Targeted ablation of the vitamin D receptor (VDR) results in hypocalcemia, hypophosphatemia, hyperparathyroidism, rickets, osteomalacia, and alopecia--the last a consequence of defective anagen initiation. To investigate whether the markedly elevated levels of 1,25-dihydroxyvitamin D led to the alopecia, we raised VDR-null mice in a ultraviolet light-free environment and fed them chow lacking vitamin D for five generations. Despite undetectable circulating levels of 25-hydroxyvitamin D and 1,25-dihydroxyvitamin D, alopecia persisted in the VDR-null mice, demonstrating that the alopecia was not secondary to toxic levels of 1,25-dihydroxyvitamin D interacting with an alternative receptor. Furthermore, alopecia was not seen in control littermates, suggesting that absence of ligand and absence of receptor cause different phenotypes. To identify the cell population responsible for the alopecia, we performed hair-reconstitution assays in nude mice and observed normal hair follicle morphogenesis, regardless of the VDR status of the keratinocytes and dermal papilla cells. However, follicles reconstituted with VDR-null keratinocytes demonstrated a defective response to anagen initiation. Hence, alopecia in the VDR-null mice is due to a defect in epithelial-mesenchymal communication that is required for normal hair cycling. Our results also identify the keratinocyte as the cell of origin of the defect and suggest that this form of alopecia is due to absence of ligand-independent receptor function.
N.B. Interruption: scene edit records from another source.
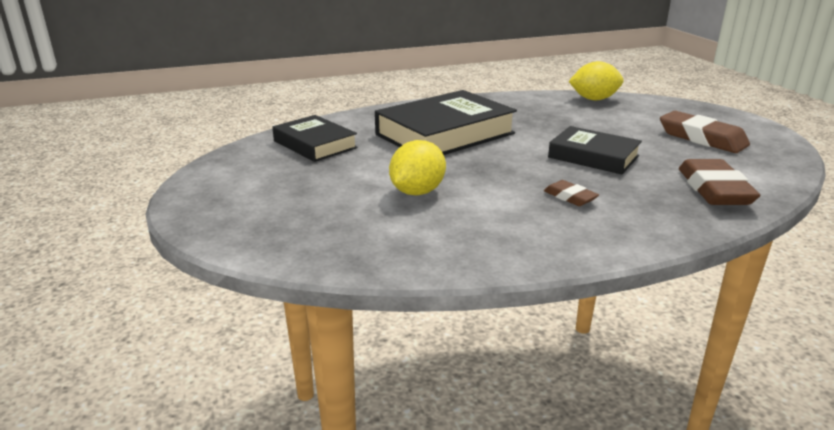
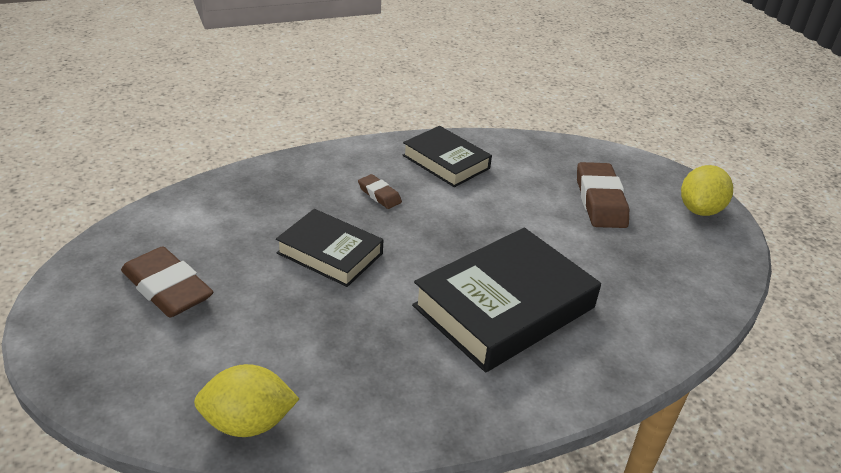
camera: 175 degrees right, 10 degrees up
(315, 144) = (657, 286): black book -> black book (446, 162)
(417, 192) = (517, 205): yellow lemon -> yellow lemon (700, 210)
(714, 189) = (238, 199): brown eraser -> brown eraser (600, 201)

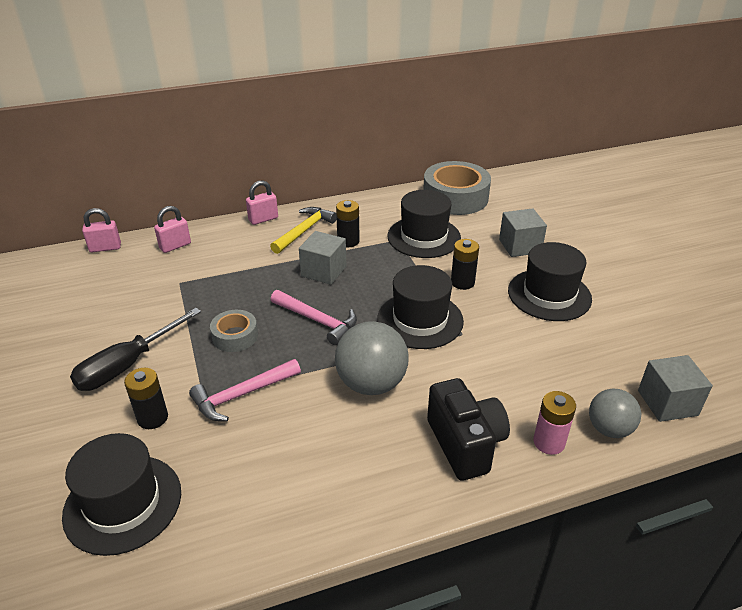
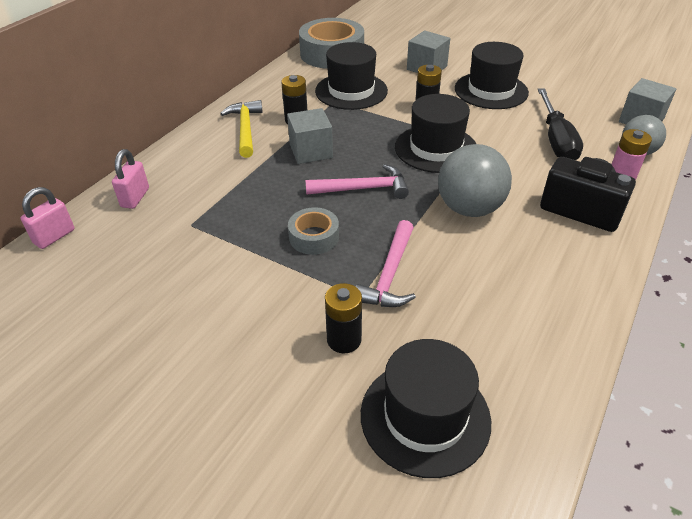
camera: 40 degrees left, 5 degrees up
(128, 365) = (251, 316): black screwdriver -> black screwdriver (556, 140)
(263, 219) = (191, 136): pink padlock -> none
Vitamin D receptor (VDR) null mice develop hypocalcemia, hyperparathyroidism, rickets, osteomalacia and alopecia. Normalization of mineral ion homeostasis prevents all of these abnormalities except alopecia. Hair reconstitution assays, performed in athymic nude mice, demonstrate that the lack of VDR in keratinocytes leads to a defect in anagen initiation, similar to that observed in VDR null mice. Although these studies demonstrate that expression of the VDR in keratinocytes is necessary, they do not prove that it is sufficient for maintenance of the normal hair cycle. To address this hypothesis, we generated transgenic mice expressing the human VDR under the control of the keratin 14 (K14) promoter. Two highly expressing transgenic lines were mated with VDR null mice to obtain VDR null mice expressing the human VDR transgene (hVDR+/mVDR-). Expression of the transgene in the VDR null mice prevented alopecia. Furthermore, when subjected to anagen initiation, the hair follicle keratinocytes of the hVDR+/mVDR- mice demonstrated an enhanced proliferative response compared to those of control littermates. Restoration of VDR expression in the keratinocytes of VDR null mice, prevents the hair cycle defect that leads to the development of alopecia.